TASK DIRECTIONS:
Could you write out the text of every record below again, substituting "Осталось мало" for "Ограниченное количество" and leaving everything else untouched? Leave the pictures out of your answer.

- - - - -

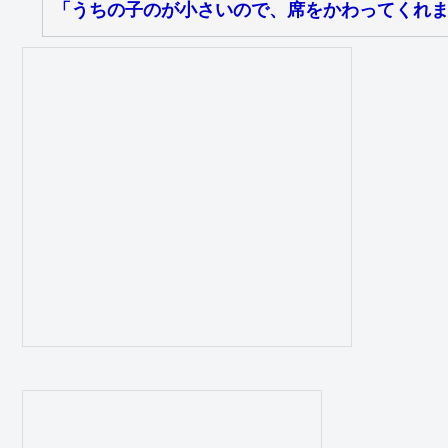
「うちの子のが小さいので、席をかわってくれま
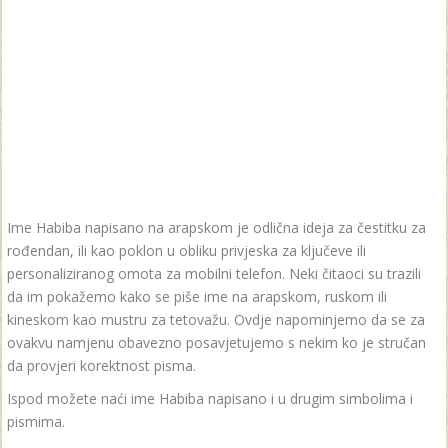
Ime Habiba napisano na arapskom je odlična ideja za čestitku za
rođendan, ili kao poklon u obliku privjeska za ključeve ili
personaliziranog omota za mobilni telefon. Neki čitaoci su trazili
da im pokažemo kako se piše ime na arapskom, ruskom ili
kineskom kao mustru za tetovažu. Ovdje napominjemo da se za
ovakvu namjenu obavezno posavjetujemo s nekim ko je stručan
da provjeri korektnost pisma.
Ispod možete naći ime Habiba napisano i u drugim simbolima i
pismima.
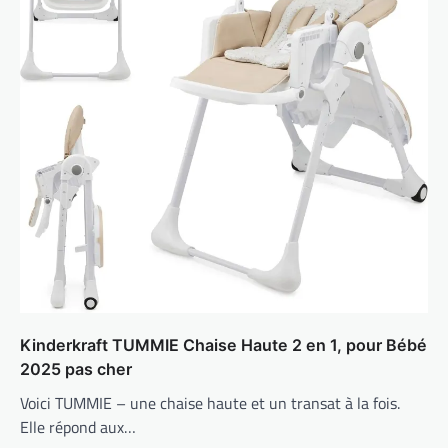
Kinderkraft TUMMIE Chaise Haute 2 en 1, pour Bébé
2025 pas cher
Voici TUMMIE – une chaise haute et un transat à la fois.
Elle répond aux…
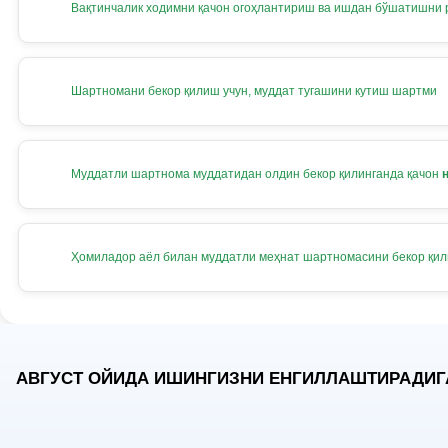
Вақтинчалик ходимни қачон огоҳлантириш ва ишдан бўшатишни
Шартномани бекор қилиш учун, муддат тугашини кутиш шартми
Муддатли шартнома муддатидан олдин бекор қилинганда қачон
Ҳомиладор аёл билан муддатли меҳнат шартномасини бекор қи
АВГУСТ ОЙИДА ИШИНГИЗНИ ЕНГИЛЛАШТИРАДИГ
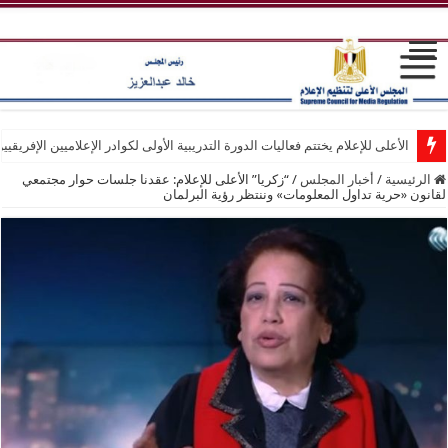
الأعلى للإعلام يختتم فعاليات الدورة التدريبية الأولى لكوادر الإعلاميين الإفريقيي
الرئيسية
/
أخبار المجلس
/
“زكريا” الأعلى للإعلام: عقدنا جلسات حوار مجتمعي
لقانون «حرية تداول المعلومات» وننتظر رؤية البرلمان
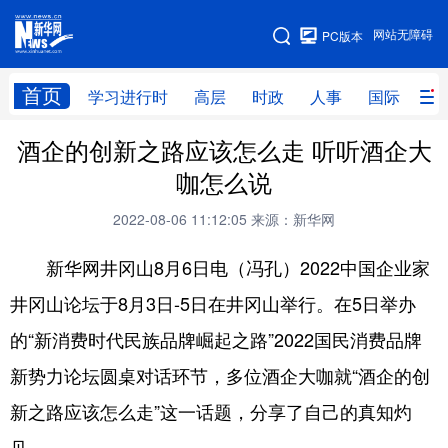
手机版
网站无障碍
PC版本
网站地图
首页
学习进行时
高层
时政
人事
国际
财
酒企的创新之路应该怎么走 听听酒企大
学习进行时
高层
时政
人事
咖怎么说
国际
财经
网评
港澳
2022-08-06 11:12:05
来源：新华网
台湾
思客智库
全球连线
教育
新华网井冈山8月6日电（冯孔）2022中国企业家
科技
科创
量子
体育
井冈山论坛于8月3日-5日在井冈山举行。在5日举办
文化
书画
健康
军事
的“新消费时代民族品牌崛起之路”2022国民消费品牌
访谈
视频
图片
政务
新势力论坛圆桌对话环节，多位酒企大咖就“酒企的创
法律
中央文件
金融
汽车
新之路应该怎么走”这一话题，分享了自己的真知灼
食品
人居
信息化
数字经济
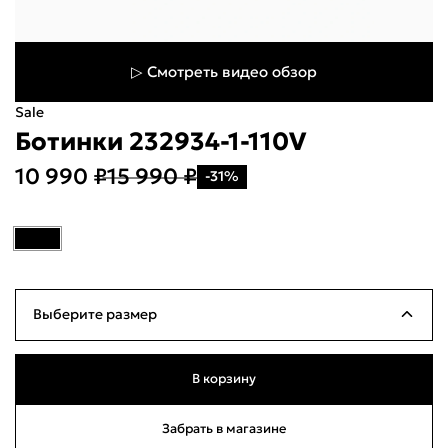
▷ Смотреть видео обзор
Sale
Ботинки 232934-1-110V
10 990 ₽
15 990 ₽
-31%
Укажите свой город
Войти или
зарегистрироваться
Название города
Выберите размер
Milana ID
По паролю
39
Ограниченное количество
25см
В корзину
Телефон / Telegram
40
Ограниченное количество
25.5см
Забрать в магазине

- - - - -

TASK RESULT:
「うちの子のが小さいので、席をかわってくれま
Ime Habiba napisano na arapskom je odlična ideja za čestitku za
rođendan, ili kao poklon u obliku privjeska za ključeve ili
personaliziranog omota za mobilni telefon. Neki čitaoci su trazili
da im pokažemo kako se piše ime na arapskom, ruskom ili
kineskom kao mustru za tetovažu. Ovdje napominjemo da se za
ovakvu namjenu obavezno posavjetujemo s nekim ko je stručan
da provjeri korektnost pisma.
Ispod možete naći ime Habiba napisano i u drugim simbolima i
pismima.
Kinderkraft TUMMIE Chaise Haute 2 en 1, pour Bébé
2025 pas cher
Voici TUMMIE – une chaise haute et un transat à la fois.
Elle répond aux…
Вақтинчалик ходимни қачон огоҳлантириш ва ишдан бўшатишни
Шартномани бекор қилиш учун, муддат тугашини кутиш шартми
Муддатли шартнома муддатидан олдин бекор қилинганда қачон
Ҳомиладор аёл билан муддатли меҳнат шартномасини бекор қи
АВГУСТ ОЙИДА ИШИНГИЗНИ ЕНГИЛЛАШТИРАДИГ
الأعلى للإعلام يختتم فعاليات الدورة التدريبية الأولى لكوادر الإعلاميين الإفريقيي
الرئيسية
/
أخبار المجلس
/
“زكريا” الأعلى للإعلام: عقدنا جلسات حوار مجتمعي
لقانون «حرية تداول المعلومات» وننتظر رؤية البرلمان
手机版
网站无障碍
PC版本
网站地图
首页
学习进行时
高层
时政
人事
国际
财
酒企的创新之路应该怎么走 听听酒企大
学习进行时
高层
时政
人事
咖怎么说
国际
财经
网评
港澳
2022-08-06 11:12:05
来源：新华网
台湾
思客智库
全球连线
教育
新华网井冈山8月6日电（冯孔）2022中国企业家
科技
科创
量子
体育
井冈山论坛于8月3日-5日在井冈山举行。在5日举办
文化
书画
健康
军事
的“新消费时代民族品牌崛起之路”2022国民消费品牌
访谈
视频
图片
政务
新势力论坛圆桌对话环节，多位酒企大咖就“酒企的创
法律
中央文件
金融
汽车
新之路应该怎么走”这一话题，分享了自己的真知灼
食品
人居
信息化
数字经济
▷ Смотреть видео обзор
Sale
Ботинки 232934-1-110V
10 990 ₽
15 990 ₽
-31%
Укажите свой город
Войти или
зарегистрироваться
Название города
Выберите размер
Milana ID
По паролю
39
Осталось мало
25см
В корзину
Телефон / Telegram
40
Осталось мало
25.5см
Забрать в магазине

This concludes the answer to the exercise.